Estremece contemplar el celo mascullante, el mimo siniestro con el que son acariciados por los usurpadores de su razón, que los encaminan, los moldean a imagen de su fanatismo y les susurran los preceptos de su inmisericorde determinación. Sobrecoge asistir a la tensa, callada, presentida de fatalidad, postrera cena de ambos en sus respectivos hogares: ninguno debe contar los fatales propósitos del día siguiente; la cámara de Abu-Assad logra impregnar de luctosidad la desasosegante habitualidad que exhiben esas escenas: los acentuados encuadres en los que enmarca el conjeturante rostro de la madre de Saïd, son buena muestra de ello.
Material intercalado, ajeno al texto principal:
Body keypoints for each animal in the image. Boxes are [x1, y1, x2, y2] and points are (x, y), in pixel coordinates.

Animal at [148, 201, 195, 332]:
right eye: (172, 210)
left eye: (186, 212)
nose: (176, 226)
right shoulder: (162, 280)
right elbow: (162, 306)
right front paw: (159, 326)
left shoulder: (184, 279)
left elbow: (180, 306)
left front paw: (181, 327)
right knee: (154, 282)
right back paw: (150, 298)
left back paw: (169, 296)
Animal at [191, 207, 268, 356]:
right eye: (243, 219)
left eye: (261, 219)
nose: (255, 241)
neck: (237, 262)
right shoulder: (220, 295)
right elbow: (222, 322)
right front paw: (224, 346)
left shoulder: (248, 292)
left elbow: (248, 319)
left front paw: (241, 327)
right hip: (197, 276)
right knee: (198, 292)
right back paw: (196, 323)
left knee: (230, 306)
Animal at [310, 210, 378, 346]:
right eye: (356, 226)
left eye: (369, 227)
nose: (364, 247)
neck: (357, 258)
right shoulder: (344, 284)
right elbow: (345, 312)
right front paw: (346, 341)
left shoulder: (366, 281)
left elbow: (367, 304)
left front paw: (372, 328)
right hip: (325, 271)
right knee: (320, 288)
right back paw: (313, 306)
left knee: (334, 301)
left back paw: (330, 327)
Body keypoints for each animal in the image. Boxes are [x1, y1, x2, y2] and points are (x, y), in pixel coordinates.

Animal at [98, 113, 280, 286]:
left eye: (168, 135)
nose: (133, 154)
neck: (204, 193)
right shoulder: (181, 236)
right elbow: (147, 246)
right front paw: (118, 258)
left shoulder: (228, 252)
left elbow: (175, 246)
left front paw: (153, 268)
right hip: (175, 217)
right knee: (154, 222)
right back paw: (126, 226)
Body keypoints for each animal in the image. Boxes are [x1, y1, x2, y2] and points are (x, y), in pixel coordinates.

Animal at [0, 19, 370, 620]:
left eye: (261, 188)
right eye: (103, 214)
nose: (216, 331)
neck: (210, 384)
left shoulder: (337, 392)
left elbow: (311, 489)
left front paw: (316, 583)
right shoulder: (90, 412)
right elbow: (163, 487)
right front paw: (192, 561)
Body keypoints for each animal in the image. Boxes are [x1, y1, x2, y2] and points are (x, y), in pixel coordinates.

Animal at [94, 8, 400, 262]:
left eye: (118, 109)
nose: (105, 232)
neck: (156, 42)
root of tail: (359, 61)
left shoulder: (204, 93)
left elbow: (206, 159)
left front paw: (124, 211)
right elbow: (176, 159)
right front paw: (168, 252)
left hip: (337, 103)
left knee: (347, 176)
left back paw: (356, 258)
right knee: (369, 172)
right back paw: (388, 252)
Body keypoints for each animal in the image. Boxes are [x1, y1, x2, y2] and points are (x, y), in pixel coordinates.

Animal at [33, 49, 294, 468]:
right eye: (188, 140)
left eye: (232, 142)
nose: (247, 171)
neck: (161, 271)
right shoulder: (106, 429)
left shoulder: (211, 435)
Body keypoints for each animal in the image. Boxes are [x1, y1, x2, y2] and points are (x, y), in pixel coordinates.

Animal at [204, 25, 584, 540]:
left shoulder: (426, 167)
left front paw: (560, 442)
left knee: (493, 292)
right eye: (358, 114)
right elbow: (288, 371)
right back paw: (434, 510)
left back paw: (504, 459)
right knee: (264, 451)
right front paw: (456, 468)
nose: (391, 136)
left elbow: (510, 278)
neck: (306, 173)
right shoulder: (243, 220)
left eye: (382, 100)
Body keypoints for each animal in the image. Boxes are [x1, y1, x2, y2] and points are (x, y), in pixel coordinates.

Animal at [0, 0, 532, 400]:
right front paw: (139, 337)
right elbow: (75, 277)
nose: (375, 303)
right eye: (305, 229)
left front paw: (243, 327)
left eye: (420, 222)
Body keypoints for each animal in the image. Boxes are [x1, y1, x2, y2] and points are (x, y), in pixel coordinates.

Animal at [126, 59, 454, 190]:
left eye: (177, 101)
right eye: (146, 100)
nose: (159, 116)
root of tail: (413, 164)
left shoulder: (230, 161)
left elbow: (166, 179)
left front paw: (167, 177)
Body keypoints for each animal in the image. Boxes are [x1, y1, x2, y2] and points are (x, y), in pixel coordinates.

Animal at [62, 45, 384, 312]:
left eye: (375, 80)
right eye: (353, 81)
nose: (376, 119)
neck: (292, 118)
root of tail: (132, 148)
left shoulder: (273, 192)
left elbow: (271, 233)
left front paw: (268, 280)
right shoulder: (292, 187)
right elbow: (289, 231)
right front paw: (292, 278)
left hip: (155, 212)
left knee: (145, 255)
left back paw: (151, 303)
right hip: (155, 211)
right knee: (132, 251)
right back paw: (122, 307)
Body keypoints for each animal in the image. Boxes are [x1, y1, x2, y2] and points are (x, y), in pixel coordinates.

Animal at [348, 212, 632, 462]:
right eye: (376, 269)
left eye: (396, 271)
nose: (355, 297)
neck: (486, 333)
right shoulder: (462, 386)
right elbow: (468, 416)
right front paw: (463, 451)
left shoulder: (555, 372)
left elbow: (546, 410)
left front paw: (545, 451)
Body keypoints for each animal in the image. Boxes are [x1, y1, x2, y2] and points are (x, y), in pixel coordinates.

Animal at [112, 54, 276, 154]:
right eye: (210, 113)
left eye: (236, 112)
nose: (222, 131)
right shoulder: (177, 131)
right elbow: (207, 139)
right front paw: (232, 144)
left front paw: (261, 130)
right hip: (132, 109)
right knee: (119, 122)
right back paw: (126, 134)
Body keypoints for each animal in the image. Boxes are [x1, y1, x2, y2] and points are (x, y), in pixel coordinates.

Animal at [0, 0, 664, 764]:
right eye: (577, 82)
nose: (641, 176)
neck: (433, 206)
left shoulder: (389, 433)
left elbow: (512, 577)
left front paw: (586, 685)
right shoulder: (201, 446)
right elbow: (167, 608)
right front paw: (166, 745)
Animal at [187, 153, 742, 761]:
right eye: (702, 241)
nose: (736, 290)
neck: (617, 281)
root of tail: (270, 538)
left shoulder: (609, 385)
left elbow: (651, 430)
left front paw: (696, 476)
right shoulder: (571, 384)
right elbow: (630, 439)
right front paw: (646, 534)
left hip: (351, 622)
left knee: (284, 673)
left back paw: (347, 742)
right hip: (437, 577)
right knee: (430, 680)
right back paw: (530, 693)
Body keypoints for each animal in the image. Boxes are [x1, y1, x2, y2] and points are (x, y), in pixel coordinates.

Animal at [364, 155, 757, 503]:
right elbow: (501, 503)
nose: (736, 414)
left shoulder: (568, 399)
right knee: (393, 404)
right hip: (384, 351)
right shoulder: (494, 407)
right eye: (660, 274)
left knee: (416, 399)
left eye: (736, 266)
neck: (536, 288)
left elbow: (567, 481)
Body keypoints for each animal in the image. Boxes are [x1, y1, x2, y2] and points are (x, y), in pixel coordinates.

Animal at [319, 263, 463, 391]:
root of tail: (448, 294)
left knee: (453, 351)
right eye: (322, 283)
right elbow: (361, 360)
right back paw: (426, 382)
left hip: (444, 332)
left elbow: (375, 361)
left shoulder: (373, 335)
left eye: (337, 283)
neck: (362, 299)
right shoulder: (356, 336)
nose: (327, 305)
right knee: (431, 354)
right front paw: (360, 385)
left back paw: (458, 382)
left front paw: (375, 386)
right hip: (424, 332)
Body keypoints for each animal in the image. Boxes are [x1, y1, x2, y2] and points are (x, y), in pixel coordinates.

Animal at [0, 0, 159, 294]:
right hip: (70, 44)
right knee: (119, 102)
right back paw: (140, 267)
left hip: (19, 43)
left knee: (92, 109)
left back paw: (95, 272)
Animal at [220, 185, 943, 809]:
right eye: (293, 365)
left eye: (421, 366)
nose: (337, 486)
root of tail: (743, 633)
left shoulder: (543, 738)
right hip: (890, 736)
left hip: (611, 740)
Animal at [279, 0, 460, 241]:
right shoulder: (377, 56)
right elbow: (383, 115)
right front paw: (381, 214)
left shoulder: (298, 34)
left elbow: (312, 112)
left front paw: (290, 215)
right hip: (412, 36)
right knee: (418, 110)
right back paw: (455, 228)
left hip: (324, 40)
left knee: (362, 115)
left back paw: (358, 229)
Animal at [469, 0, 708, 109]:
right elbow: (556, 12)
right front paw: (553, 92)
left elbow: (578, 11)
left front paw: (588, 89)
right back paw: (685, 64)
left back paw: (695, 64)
Por otra parte, el realizador tampoco escatima ciertos apuntes jugosamente irónicos, aliviadores, introducidos con atrevimiento crítico en momentos tan desazonantes como la secuencia en la que se nos muestra a los protagonistas "vistiéndose" de bombas: uno de los colaboradores se zampa con fruición un bocadillo, mientras Khaled, con toda solemnidad graba el mensaje de despedida, mediante el cual se convence de su consagración como héroe.
El único problema que arrastra durante todo su metraje esta valiente producción palestina es la incorporación del personaje de Suha, la joven que regresa a Nablus. Ella nos introduce a los personajes y a la acción principal. En un principio, sí resulta muy eficaz la mirada que su llegada permite: las dificultades para cruzar los puestos de control israelíes, la visión de esas enormes hileras humanas desplazándose, su sorpresa ante las explosiones imprevistas, sirven para describir el conflicto física, territorialmente. Su perspectiva de ausente casi es la misma que la del espectador alejado del conflicto. Pero, una vez conocemos a Saïd y a Khaled, y ambos quedan configurados como los elementos principales (únicos) del núcleo dramático privilegiado por el relato, su potencial se desvanece, se desfigura; llega a resultar incómoda al despliegue narrativo que va estableciendo el seguimiento de aquellos dos. Acaba convertida en mero elemento discursivo, portador de u mensaje conciliador demasiado explícito. Teniendo en cuenta la deriva favorecida por la historia, da la impresión de que Abu-Assad no acierta con la presencia de este personaje; debería habérselas ingeniado, bien para conferirle una progresión distinta a la escogida, bien para hacer arrancar la historia sin su asistencia.
Mal muy menor, de todas formas, para PARADISE NOW, un film tan logrado como indispensable. Una pedrada en toda regla a la venda de la conciencia diplomática de los que siempre miran para otro lado.
(***) Recomendada a todos los convencidos de que la Historia sucede hoy.